陆简眼眶突然泛红,他像个孩子一样抱着洛白的腰将头埋进他胸前,压抑又隐忍地哽咽起来。
刚开始还只是听到细微的哽咽,到最后他干脆放声大哭,仿佛要借由汹涌的泪水,将他和洛白婚后这些年来所受的委屈和伤心,统统都哭出来。
洛白伸出手,安慰地摸摸他的头发,笑得无奈:“你怎么还像个孩子一样,动不动就哭?”
“我难受!”陆简哭得一抽一抽的,整个人都在洛白怀里抽搐,“我一想到你被别人压在身下侵犯我就难受,我是你名正言顺的老公,我睡不到你,现在连为你被别人睡而难受的资格都没有吗?”
他脑袋蹭着洛白的胸撒泼打滚,活像是吃不到糖果在闹别扭的小孩,洛白哭笑不得。
“有有有。
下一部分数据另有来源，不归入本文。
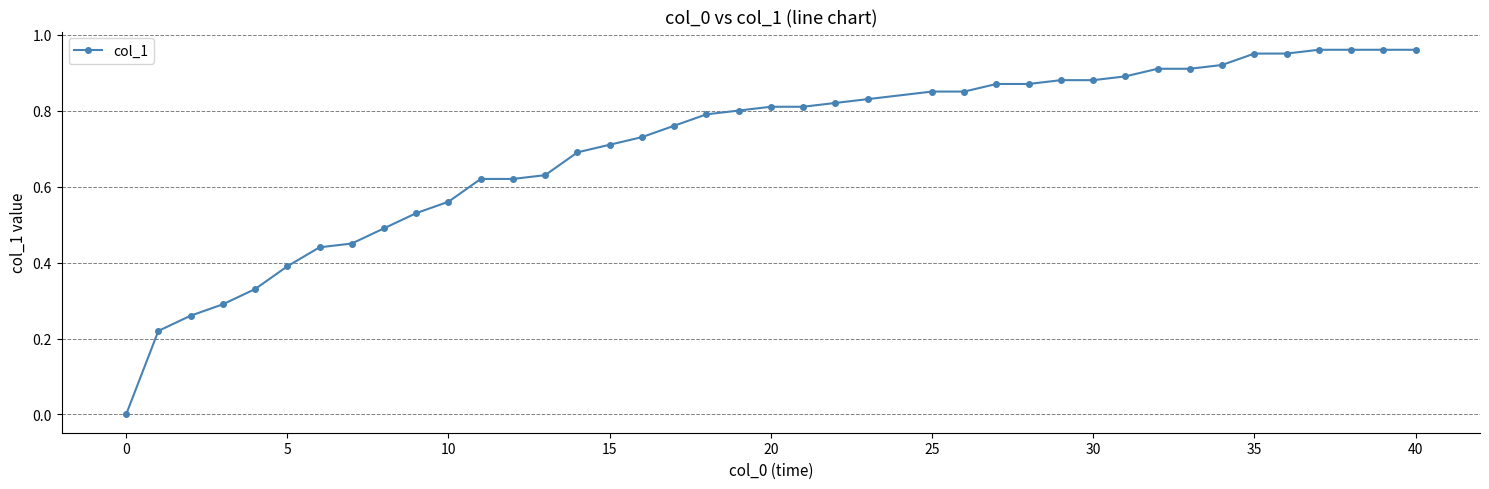

The value at 15 is 0.2. True or false?

False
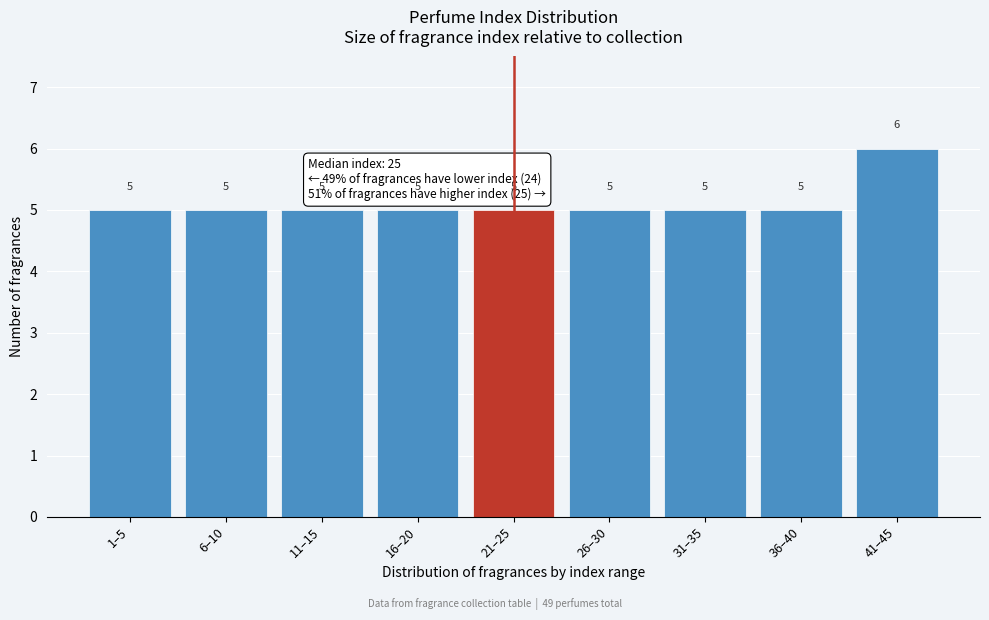

Reading left to right, list all the values displayed in this chart.

5	5	5	5	5	5	5	5	6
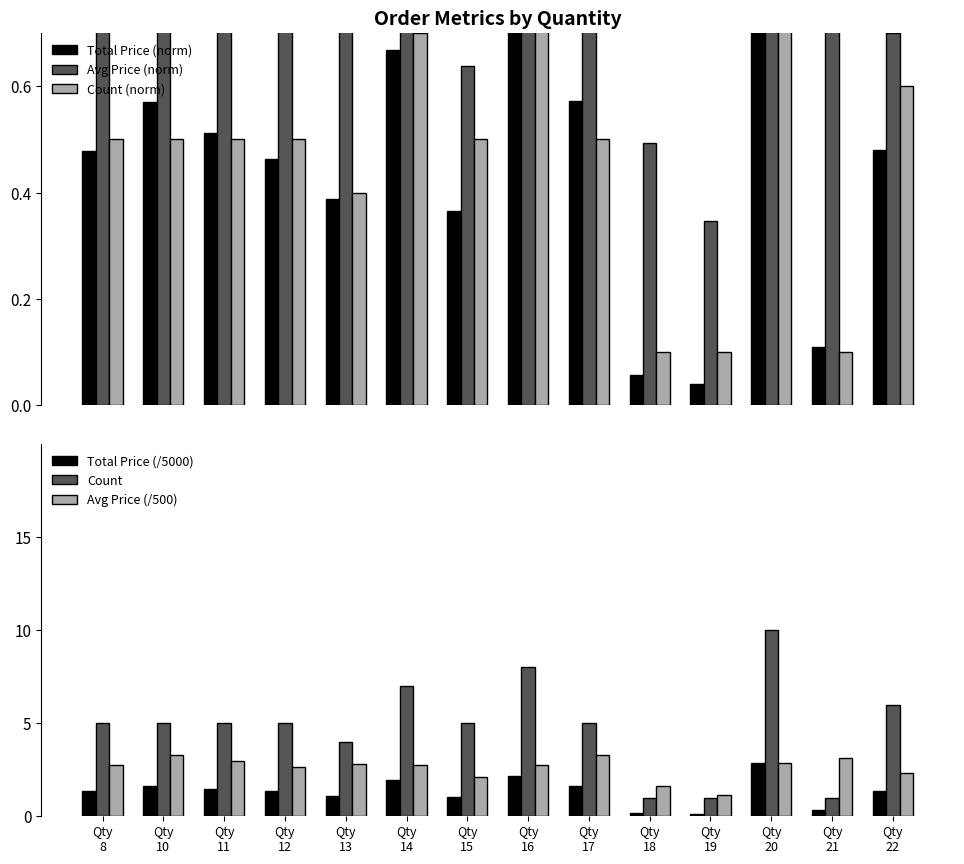

Reading left to right, list all the values displayed in this chart.

Total Price (norm): Qty
8=0.5	Qty
10=0.6	Qty
11=0.5	Qty
12=0.5	Qty
13=0.4	Qty
14=0.7	Qty
15=0.4	Qty
16=0.8	Qty
17=0.6	Qty
18=0.1	Qty
19=0.0	Qty
20=1.0	Qty
21=0.1	Qty
22=0.5
Avg Price (norm): Qty
8=0.8	Qty
10=1.0	Qty
11=0.9	Qty
12=0.8	Qty
13=0.8	Qty
14=0.8	Qty
15=0.6	Qty
16=0.8	Qty
17=1.0	Qty
18=0.5	Qty
19=0.3	Qty
20=0.9	Qty
21=1.0	Qty
22=0.7
Count (norm): Qty
8=0.5	Qty
10=0.5	Qty
11=0.5	Qty
12=0.5	Qty
13=0.4	Qty
14=0.7	Qty
15=0.5	Qty
16=0.8	Qty
17=0.5	Qty
18=0.1	Qty
19=0.1	Qty
20=1.0	Qty
21=0.1	Qty
22=0.6
Total Price (/5000): Qty
8=1.4	Qty
10=1.6	Qty
11=1.5	Qty
12=1.3	Qty
13=1.1	Qty
14=1.9	Qty
15=1.1	Qty
16=2.2	Qty
17=1.6	Qty
18=0.2	Qty
19=0.1	Qty
20=2.9	Qty
21=0.3	Qty
22=1.4
Count: Qty
8=5.0	Qty
10=5.0	Qty
11=5.0	Qty
12=5.0	Qty
13=4.0	Qty
14=7.0	Qty
15=5.0	Qty
16=8.0	Qty
17=5.0	Qty
18=1.0	Qty
19=1.0	Qty
20=10.0	Qty
21=1.0	Qty
22=6.0
Avg Price (/500): Qty
8=2.8	Qty
10=3.3	Qty
11=2.9	Qty
12=2.7	Qty
13=2.8	Qty
14=2.7	Qty
15=2.1	Qty
16=2.7	Qty
17=3.3	Qty
18=1.6	Qty
19=1.1	Qty
20=2.9	Qty
21=3.1	Qty
22=2.3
”他抱紧陆简的肩膀,心疼地用手帮他擦眼泪。
“陆简,别哭了,你哭的我心都碎了。”
洛白捧着他的脸,怜惜地亲掉他睫毛上的泪珠:“你要是想要,今天晚上,让你当我第一个男人好不好?”
陆简听到这个话,抬起头来,红得跟只兔子似的双眼一眨不眨地盯着洛白:“真的?你要是不愿意,我是不会勉强你的,真的,我没事,我自己一个人哭会儿就好了。”
他眼泪汪汪地看着洛白,嘴角往下垂着,脸耷拉着像被遗弃的小狗,看上去可怜极了。
洛白脸颊已经开始发烫,如果注定躲不了,要是那个人是陆简,自己应该还能接受。
洛白眼帘半垂地望着他,极其认真且郑重其事地点点头:“我愿意。”
仿如当年他们在神父面前交换戒指套牢了彼此后,相互拥吻着对对方许下不离不弃,相伴一生的誓言。
陆简害羞地低下脑袋,在洛白看不见的角落,他可怜巴巴的眼神却一秒突变,目光闪烁着势在必得的光芒。
看吧,他和洛白一起生活了这么些年,是最知道如何拿捏他的,只要自己动了心思,他装装可怜,装装委屈,就能引起洛白的恻隐之心,那吃到洛白不就是手到擒来,瓮中捉鳖的事?